Fermeture de comptes par Facebook : "Une action symbolique pour donner des gages quant à une relative gestion de ses utilisateurs"
Nicolas Arpagian, expert en sécurité numérique et auteur de "La cybersécurité" a réagi sur franceinfo à la fermeture par Facebook de 32 comptes qui tentaient de manipuler les élections de mi-mandat aux États-Unis.
Facebook a fermé, mardi 31 juillet, 32 pages et profils utilisés de manière coordonnée pour manipuler les élections de mi-mandat aux États-Unis prévues en novembre. La Russie est pointée du doigt, comme pour la présidentielle qui avait conduit Donald Trump au pouvoir.
Selon Nicolas Arpagian, expert en sécurité numérique et auteur de La cybersécurité aux éditions PUF, Que sais-je ? "c'est une action symbolique de Facebook qui souhaite donner des gages quant à une relative gestion de ses utilisateurs".
franceinfo : Comment expliquer cette action de Facebook ?
Nicolas Arpagian : Facebook souhaite donner des gages quant à une relative gestion de ses utilisateurs. Ils avaient dit à la suite de l'audition de Mark Zuckerberg qu'ils seraient vigilants. Cette fermeture se fait de manière très comptée, ce sont 32 pages sur presque deux milliards d'utilisateurs à l'échelle planétaire.

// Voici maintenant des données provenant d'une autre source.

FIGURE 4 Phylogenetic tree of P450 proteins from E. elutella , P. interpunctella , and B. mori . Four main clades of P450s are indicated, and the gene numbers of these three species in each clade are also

C'est une réponse extrêmement symbolique, d'ailleurs au même moment Twitter a eu la même démarche et a fermé un million de comptes estimés frauduleux ou usurpés. Twitter est passé à la vitesse supérieure. Dans les deux cas, il n'y a pas de procédure judiciaire, ce sont les plateformes elles-mêmes qui procèdent à cette analyse, à cet arbitrage. Ce sont elles qui mettent le curseur sur ce qui est accessible, ce qui peut être publié, les comptes qui peuvent être suspendus voire, le cas échéant, fermés. Ça se fait à l'échelle planétaire.

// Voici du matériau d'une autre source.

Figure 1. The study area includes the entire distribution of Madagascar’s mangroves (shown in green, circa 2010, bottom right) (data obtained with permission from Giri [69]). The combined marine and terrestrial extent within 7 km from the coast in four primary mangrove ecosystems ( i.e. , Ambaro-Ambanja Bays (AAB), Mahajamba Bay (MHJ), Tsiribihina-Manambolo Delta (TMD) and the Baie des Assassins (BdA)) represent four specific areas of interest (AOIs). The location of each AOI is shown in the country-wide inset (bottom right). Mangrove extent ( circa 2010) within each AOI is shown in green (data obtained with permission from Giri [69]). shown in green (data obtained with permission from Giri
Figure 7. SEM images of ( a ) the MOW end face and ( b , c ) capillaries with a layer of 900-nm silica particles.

Quelle menace représentaient ces comptes ?
Il s'agit de comptes relais, qui vont permettre d'entrer en contact avec un grand nombre d'internautes. Ce sont des personnalités inventées de toutes pièces pour incarner ces comptes. L'important, c'est surtout l'information qui va être véhiculée, et de faire en sorte que, par un titre accrocheur, par des illustrations, vous soyez attirés, vous relayiez et que vous puissiez démultiplier la présence de l'information à vos amis et connaissances, selon cette règle du "qui se ressemble s'assemble".

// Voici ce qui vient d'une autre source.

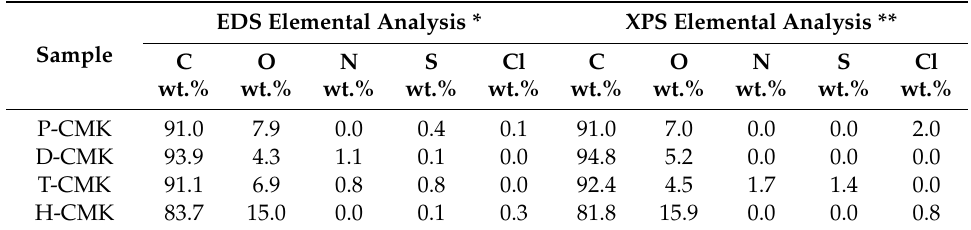
Table 2. Elemental analysis of the samples studied as given by EDS and XPS methods. EDS Elemental Analysis Sample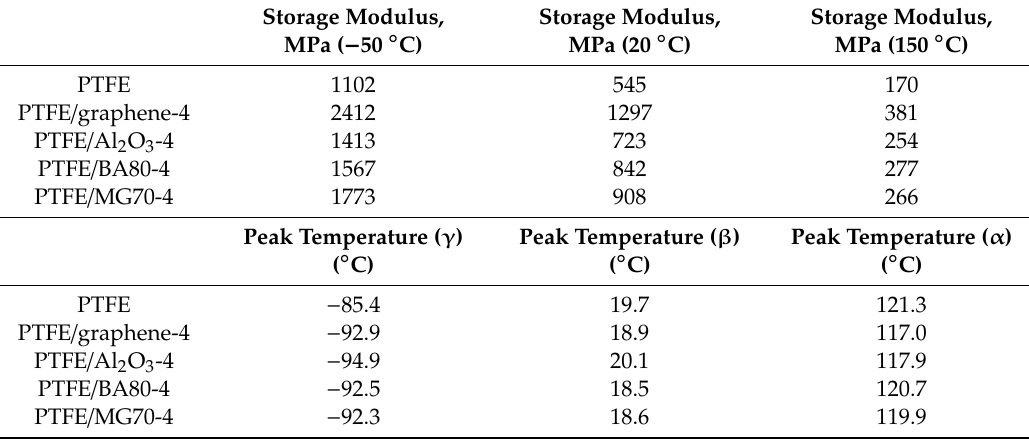
Figure 6. DMA characterisation of neat PTFE and 4 wt % filled PTFE samples. Table 3. DMA analysis of sintered filled / unfilled PTFE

Dès l'instant où vous êtes au contact d'une information mensongère, vous allez vous-même servir de relais et d'amplificateur : c'est le caractère viral des réseaux sociaux, qui est particulièrement efficace. Ce sont les utilisateurs eux-mêmes qui participent à la multi-diffusion des informations. Cependant, ceux qui sont à la manœuvre derrière ces 32 pages pourront rouvrir d'autres comptes, reconstituer le front en quelque sorte.
En France, il y a une loi sur les "fake news" en préparation. Va-t-on voir ce genre de propositions se multiplier à travers les pays ?
L'arbitre final restera toujours la plateforme. Bien souvent, elle ne va pas invoquer un texte de loi mais le respect ou la contradiction avec ses conditions générales d'utilisation. Elles rédigent et appliquent le droit. On peut avoir des interrogations sur : fallait-il bien fermer ce compte ou pourquoi tel autre persiste-t-il alors qu'il semble mener des actions malveillantes ? Les États se retrouvent à la remorque de ces plateformes, ils sont un peu en retard pour essayer d'établir des législations.